Washington — It may not equal Social Security and Medicare as a “third rail” program that politicians touch at their own risk, yet Medicaid seems to have gotten stronger after the Republican failure to pass health care legislation.
Reviled by conservatives, the 1960s Great Society program started out as health insurance for families on welfare and disabled people. But the link to welfare was broken long ago, and the federal-state program has grown to cover about 1 in 5 Americans, ranging from newborns to Alzheimer’s patients in nursing homes, and even young adults trying to shake addiction. Although Medicaid still serves low-income people, middle-class workers are more likely to personally know someone who’s covered.
Increased participation — and acceptance — means any new GOP attempt to address problems with the Affordable Care Act would be unlikely to achieve deep Medicaid cuts.
“This was an important moment to show that people do understand and appreciate what Medicaid does,” said Matt Salo, executive director of the National Association of Medicaid Directors, a nonpartisan group that represents state officials. “The more people understand what Medicaid is and what it does for them, the less interested they are in seeing it undermined.”
With Republicans in control of the White House, both chambers of Congress, and 34 out of 50 governorships, it would have been hard to imagine a more politically advantageous alignment for a conservative overhaul of Medicaid.
President Barack Obama’s Affordable Care Act expanded Medicaid to cover more low-income adults, many of them working jobs without health insurance. Thirty-one states have accepted the ACA’s expansion, covering about 11 million people.
The GOP bills would have phased out funding for Obama’s expansion, and also placed a limit on future federal spending for the entire program — a step now seen as overreach. Spending caps in the House and Senate bills translated to deep cuts that divided Republicans.
And GOP governors who had expanded the program couldn’t swallow the idea of denying coverage to hundreds of thousands of constituents. Some went public with their opposition, while others quietly warned their congressional delegations about dire consequences.
Medicaid “is not yet at the Medicare and Social Security level because it isn’t framed as something that you contribute to during your working years and you get it later as a commitment,” said Diane Rowland of the nonpartisan Kaiser Family Foundation. “But I think there is a recognition that for all its flaws…it’s really the nation’s health care safety net.”
An AP-NORC poll taken last month found the public overwhelmingly opposed to GOP Medicaid cuts, by 62-22.
“You just can’t do this to people who are in situations that they didn’t put themselves in,” said Sara Hayden of Half Moon Bay, California. Unable to work as a data journalist due to complications of rheumatoid arthritis, she was able to get health insurance when her state expanded Medicaid.
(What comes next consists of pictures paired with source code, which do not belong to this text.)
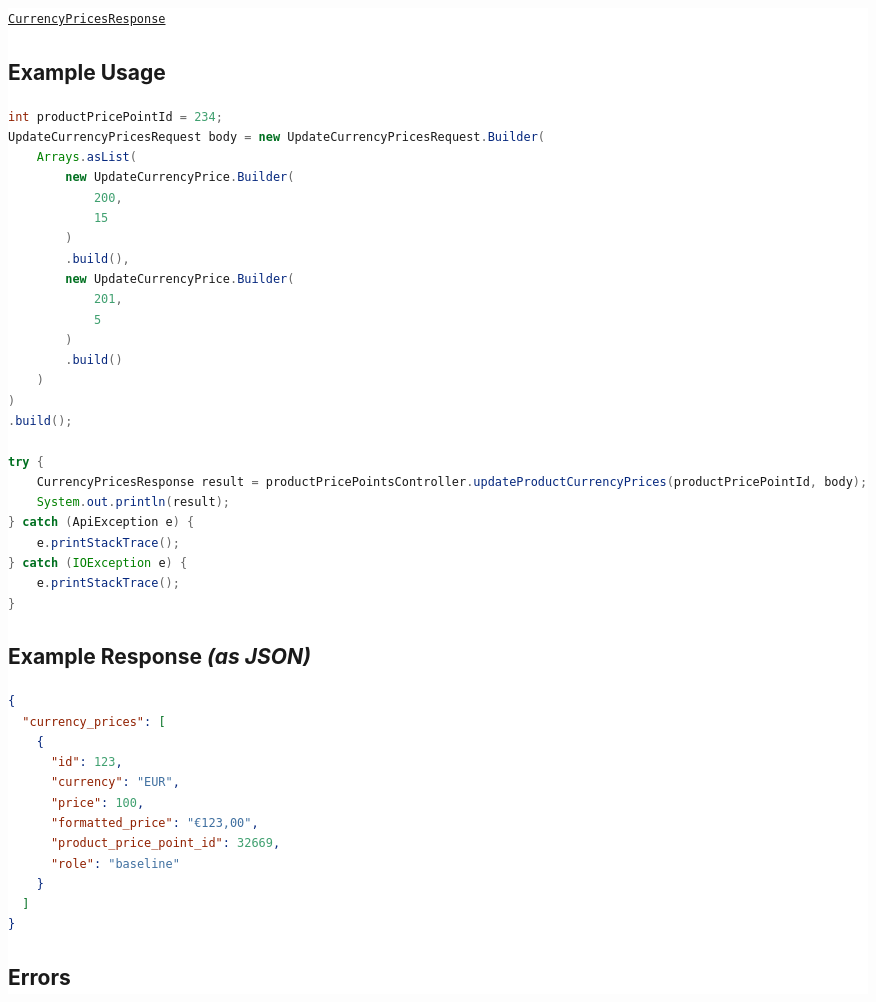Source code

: [`CurrencyPricesResponse`](../../doc/models/currency-prices-response.md)

## Example Usage

```java
int productPricePointId = 234;
UpdateCurrencyPricesRequest body = new UpdateCurrencyPricesRequest.Builder(
    Arrays.asList(
        new UpdateCurrencyPrice.Builder(
            200,
            15
        )
        .build(),
        new UpdateCurrencyPrice.Builder(
            201,
            5
        )
        .build()
    )
)
.build();

try {
    CurrencyPricesResponse result = productPricePointsController.updateProductCurrencyPrices(productPricePointId, body);
    System.out.println(result);
} catch (ApiException e) {
    e.printStackTrace();
} catch (IOException e) {
    e.printStackTrace();
}
```

## Example Response *(as JSON)*

```json
{
  "currency_prices": [
    {
      "id": 123,
      "currency": "EUR",
      "price": 100,
      "formatted_price": "€123,00",
      "product_price_point_id": 32669,
      "role": "baseline"
    }
  ]
}
```

## Errors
Hayden estimates that one of the medications she takes would cost about $16,000 a month if she were uninsured. She pays nothing with Medi-Cal, as the Medicaid program is known in California.
“If they are going to repeal and replace, then I am dead in the water,” she said.
Brian Kline of Quakertown, Pennsylvania, works as a customer service representative, and got coverage after his state expanded Medicaid in 2015. Early last year he was diagnosed with colon cancer. After treatment that Medicaid paid for, his last CT scan was clear.
“You just wonder if the Republican bill had passed…what would have happened to me?” said Kline. “Would I have had access to my doctors and the tests to make sure my cancer didn’t come back? I’m not sure what the answer to that question would have been.”
Many Republicans view Obama’s Medicaid expansion as promoting wasteful spending, because the federal government pays no less than 90 percent of the cost of care, a higher matching rate than Washington provides for the rest of the program.
“That is not a good recipe for encouraging states to implement better, lower-cost models of care,” said Mark McClellan, who oversaw Medicare and Medicaid under former President George W. Bush.
Nonetheless, the debate showed Congress can’t just elbow its way to a Medicaid overhaul.
“You are going to have to be gentle and thoughtful, working in a bipartisan way to see what ideas will reach across the aisle,” said Republican economist Gail Wilensky, also a former Medicare and Medicaid administrator.
The push for Medicaid changes will now shift to the states. Some on the political right are seeking federal approval for work requirements and drug testing. From the left, activists in the 19 states that have not yet expanded their programs are contemplating revived campaigns.
An area that could find bipartisan support is health promotion, since Medicaid beneficiaries tend to have higher rates of smoking and other harmful lifestyle factors.
Katherine Hempstead, who directs health insurance research for the nonpartisan Robert Wood Johnson Foundation says Medicaid has come out a “winner” — for now.
“I imagine these challenges to Medicaid will rise again,” she added. “But I think its supporters will also rise again.”